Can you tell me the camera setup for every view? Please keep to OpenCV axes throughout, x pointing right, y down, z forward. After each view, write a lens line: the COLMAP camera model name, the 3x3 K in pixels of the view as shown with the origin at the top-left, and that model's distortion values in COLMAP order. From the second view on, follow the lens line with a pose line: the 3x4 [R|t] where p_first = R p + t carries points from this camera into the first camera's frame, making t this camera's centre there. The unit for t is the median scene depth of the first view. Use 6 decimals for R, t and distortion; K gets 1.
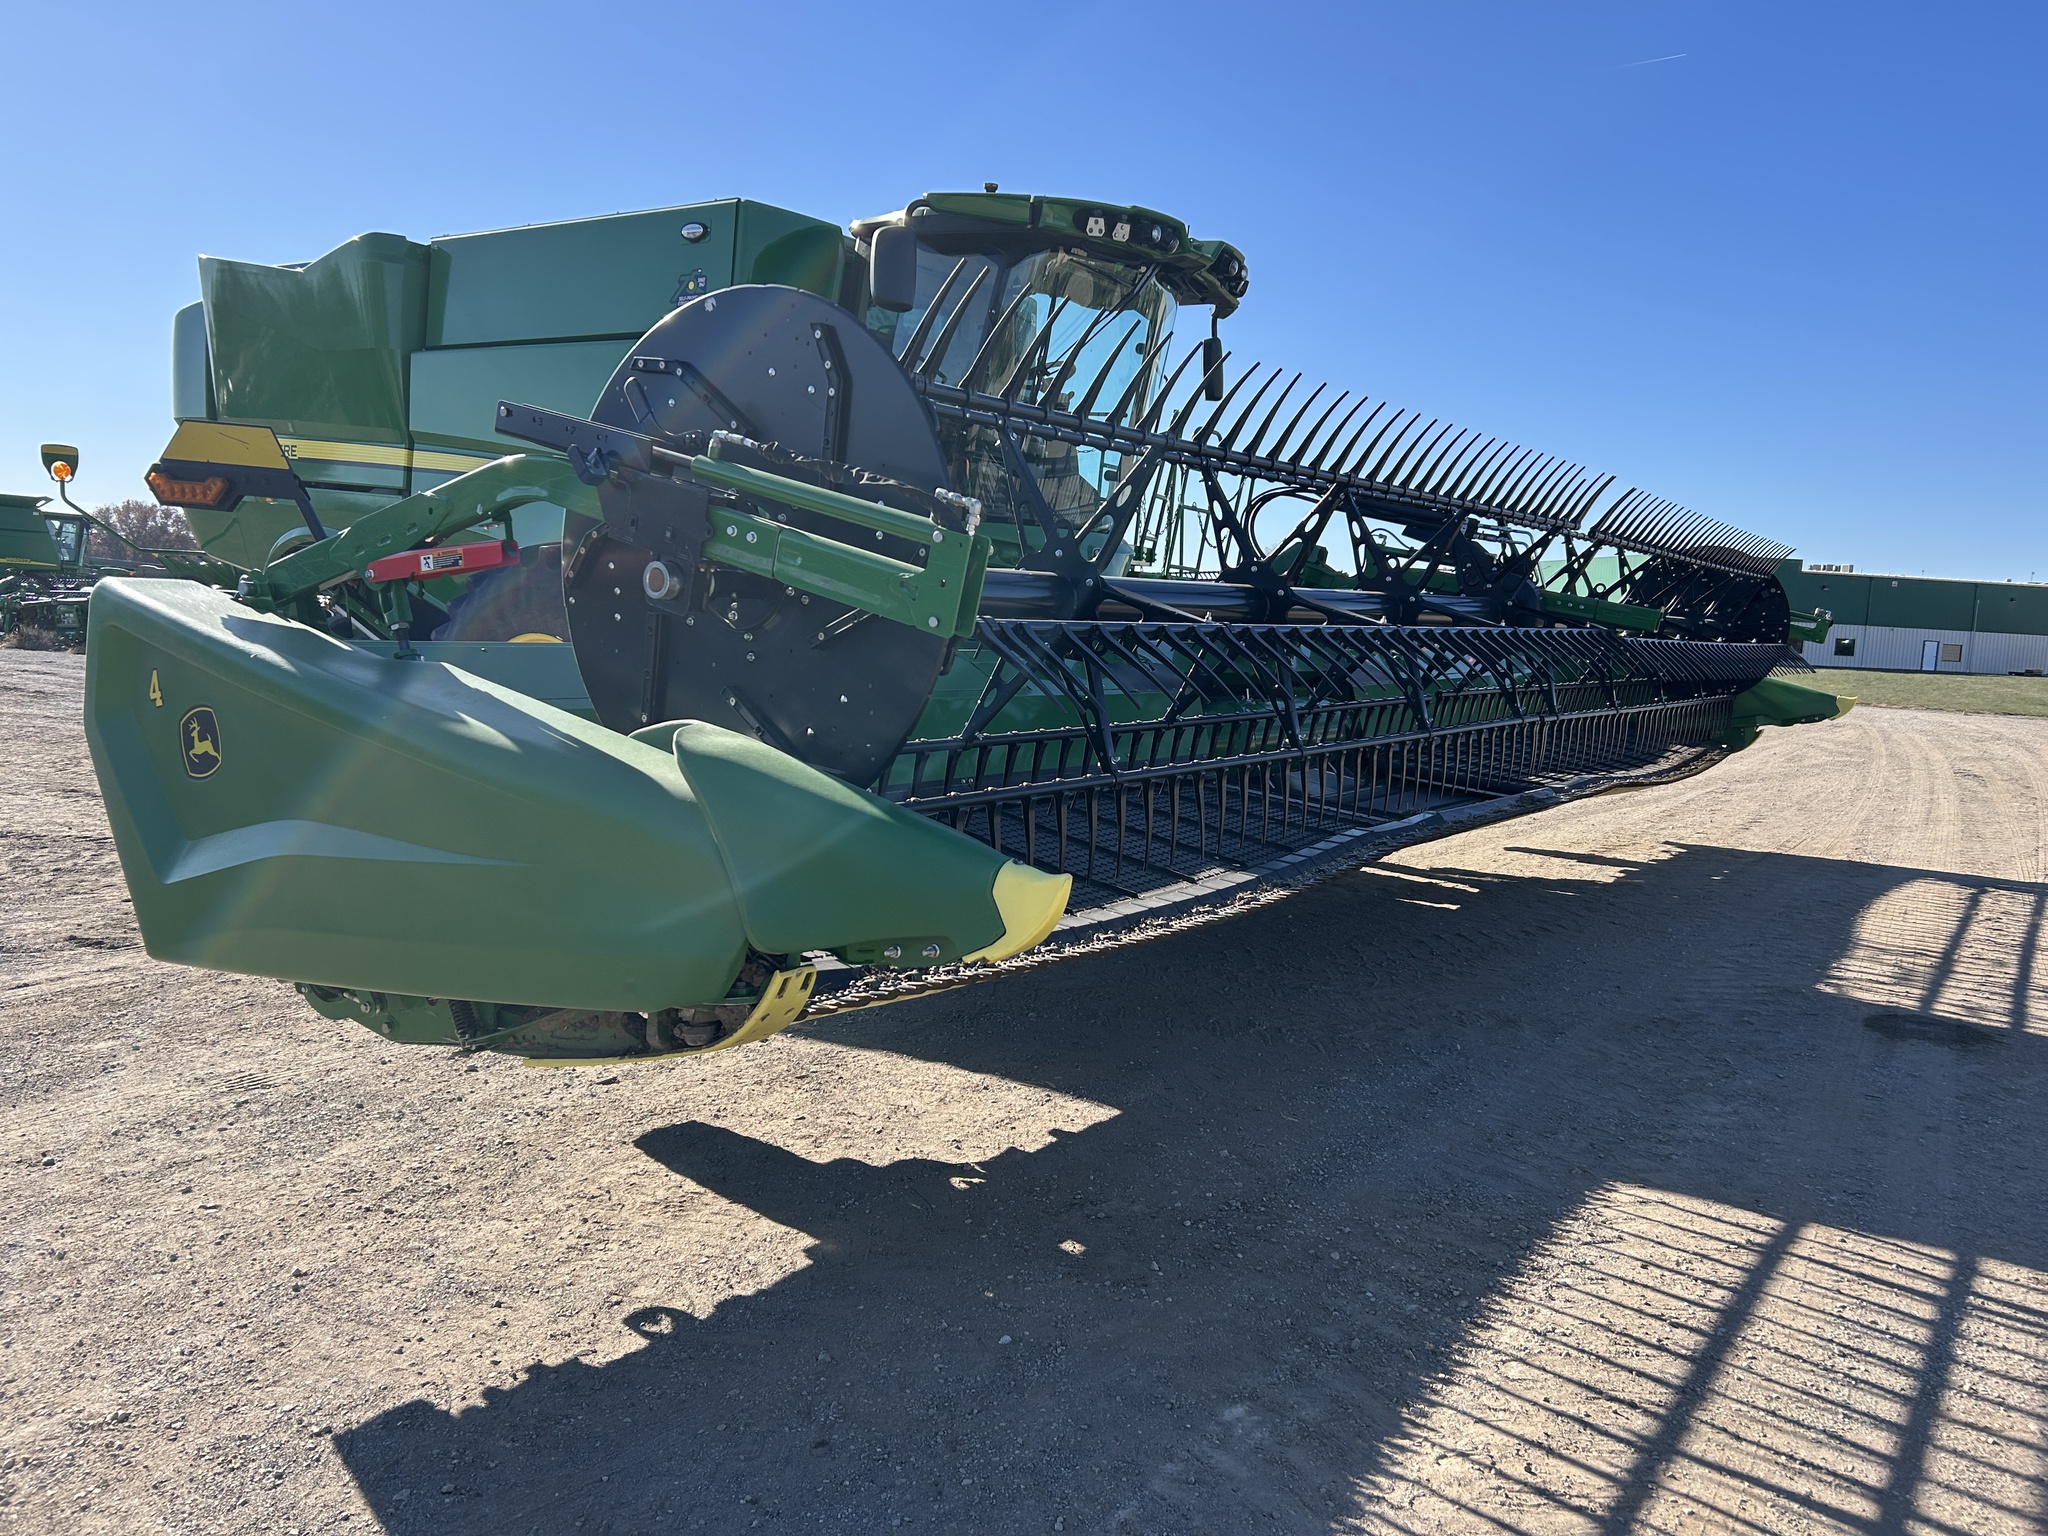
lens RADIAL K [[1542.0, 0, 1024.0], [0, 1542.0, 768.0], [0, 0, 1]] dist [0.065397, -0.073008]
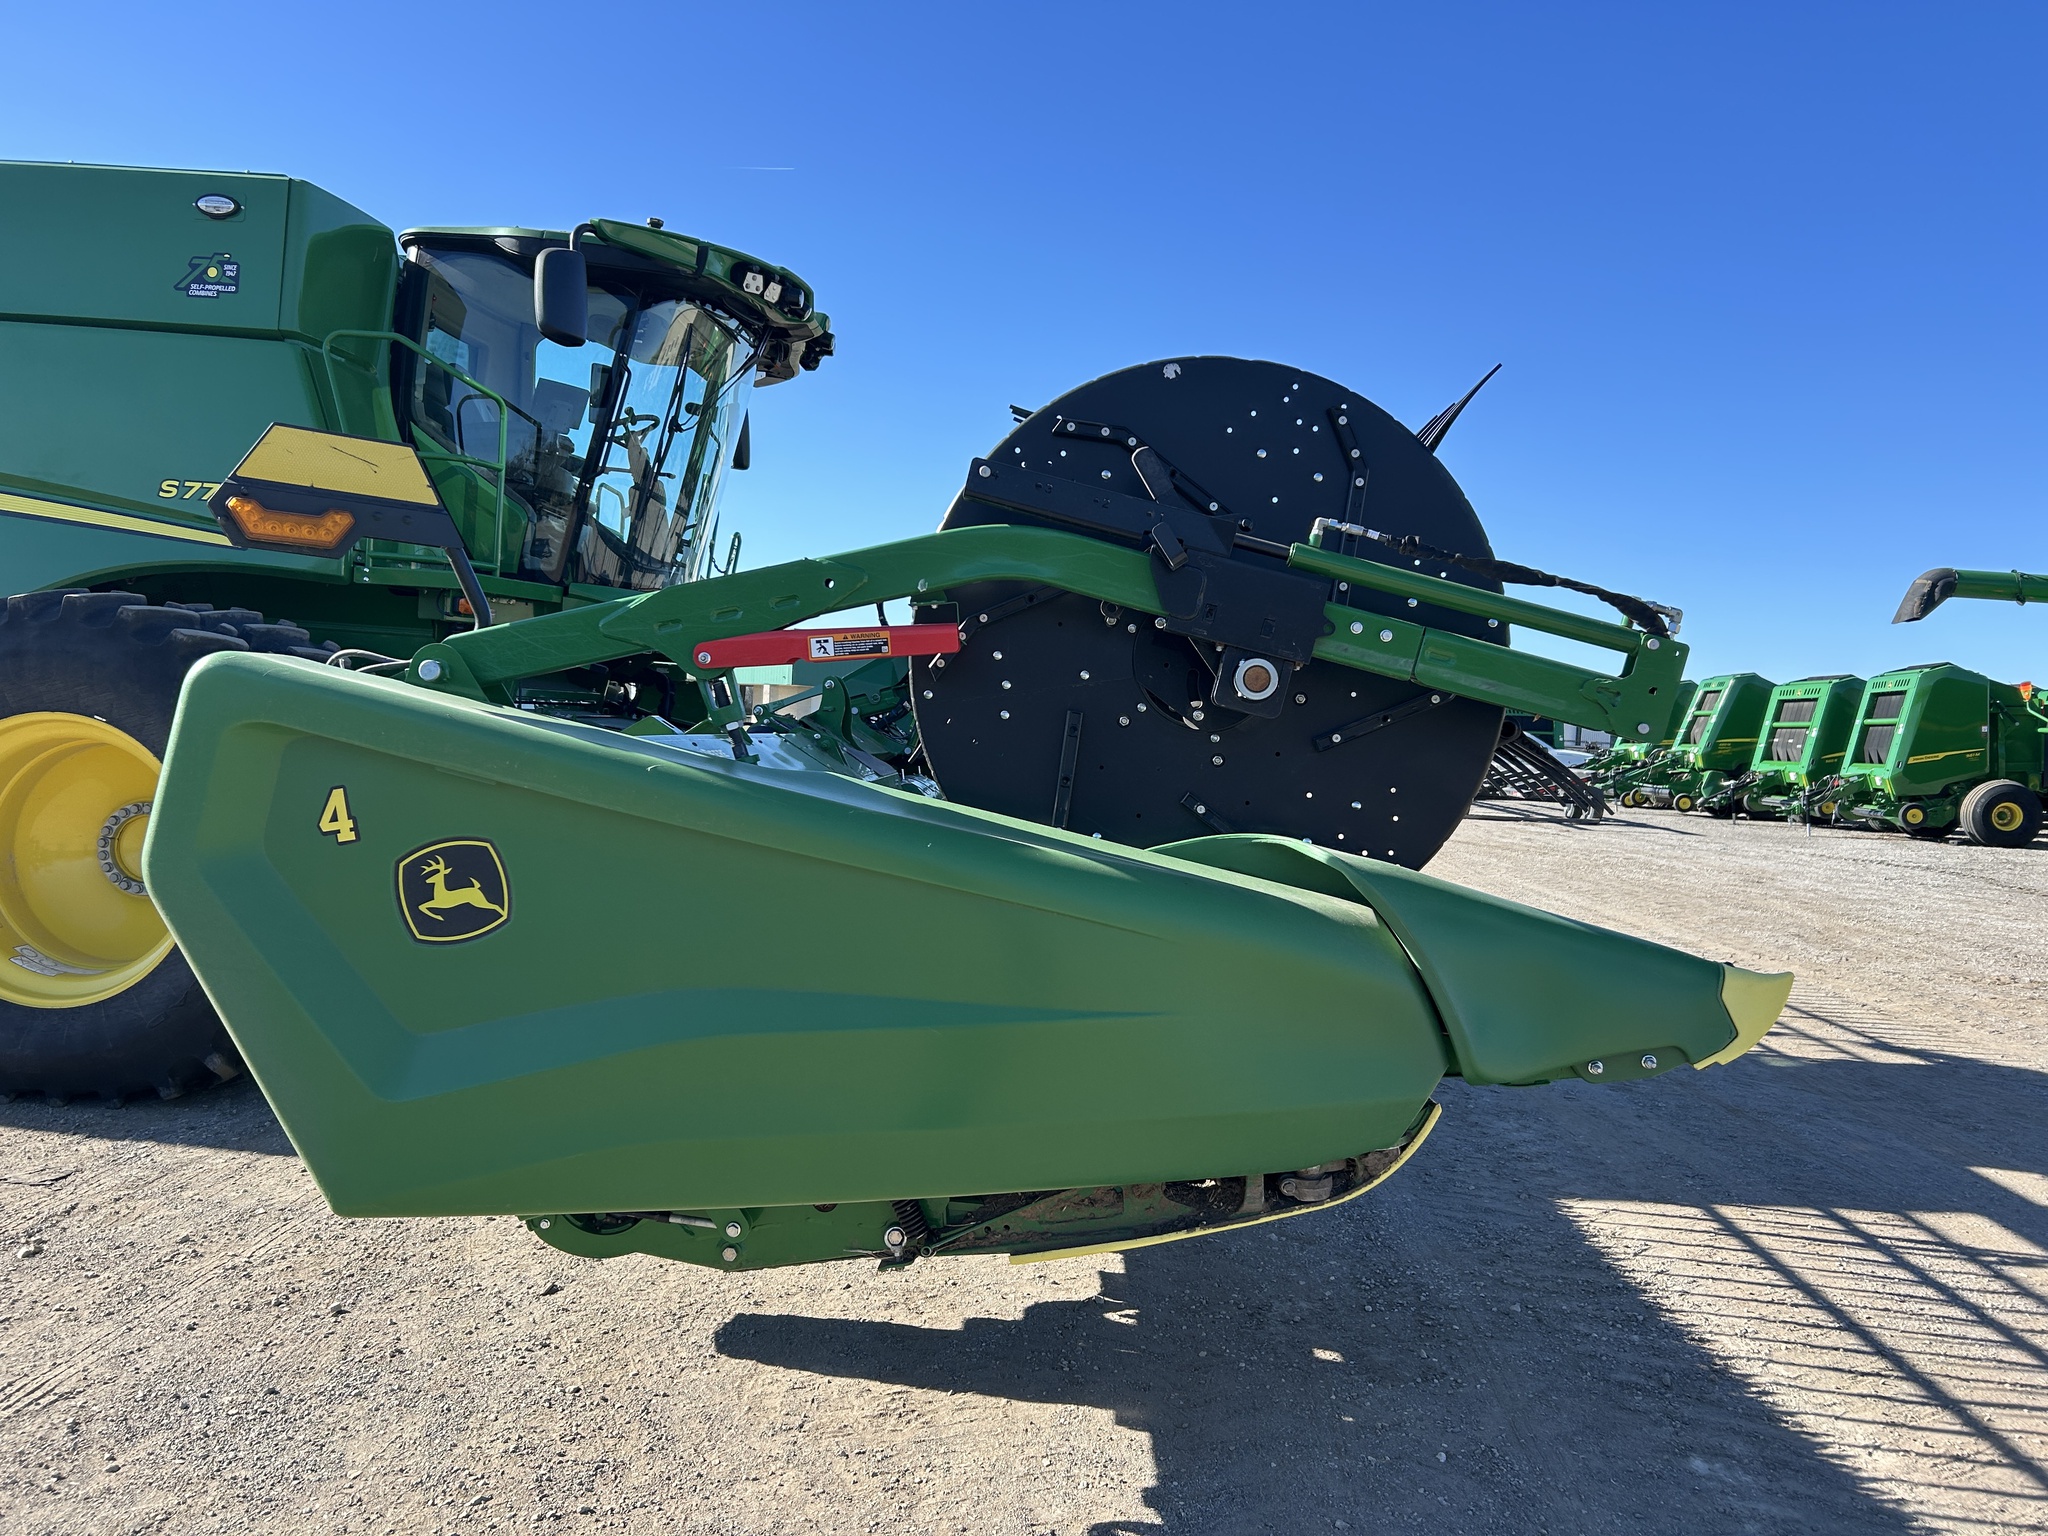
lens RADIAL K [[1555.9, 0, 1027.1], [0, 1555.9, 759.1], [0, 0, 1]] dist [0.050822, -0.051165]
pose [[0.841486, -0.013730, 0.540104, -0.661872], [0.039552, 0.998560, -0.036239, -0.038240], [-0.538829, 0.051857, 0.840818, 0.254286]]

● ACTIVITY
Reproduce every line of the data above verbatim, leaving out the pictures.

● RESULT FOR THIS TASK
Can you tell me the camera setup for every view? Please keep to OpenCV axes throughout, x pointing right, y down, z forward. After each view, write a lens line: the COLMAP camera model name, the 3x3 K in pixels of the view as shown with the origin at the top-left, and that model's distortion values in COLMAP order. From the second view on, follow the lens line with a pose line: the 3x4 [R|t] where p_first = R p + t carries points from this camera into the first camera's frame, making t this camera's centre there. The unit for t is the median scene depth of the first view. Use 6 decimals for R, t and distortion; K gets 1.
lens RADIAL K [[1542.0, 0, 1024.0], [0, 1542.0, 768.0], [0, 0, 1]] dist [0.065397, -0.073008]
lens RADIAL K [[1555.9, 0, 1027.1], [0, 1555.9, 759.1], [0, 0, 1]] dist [0.050822, -0.051165]
pose [[0.841486, -0.013730, 0.540104, -0.661872], [0.039552, 0.998560, -0.036239, -0.038240], [-0.538829, 0.051857, 0.840818, 0.254286]]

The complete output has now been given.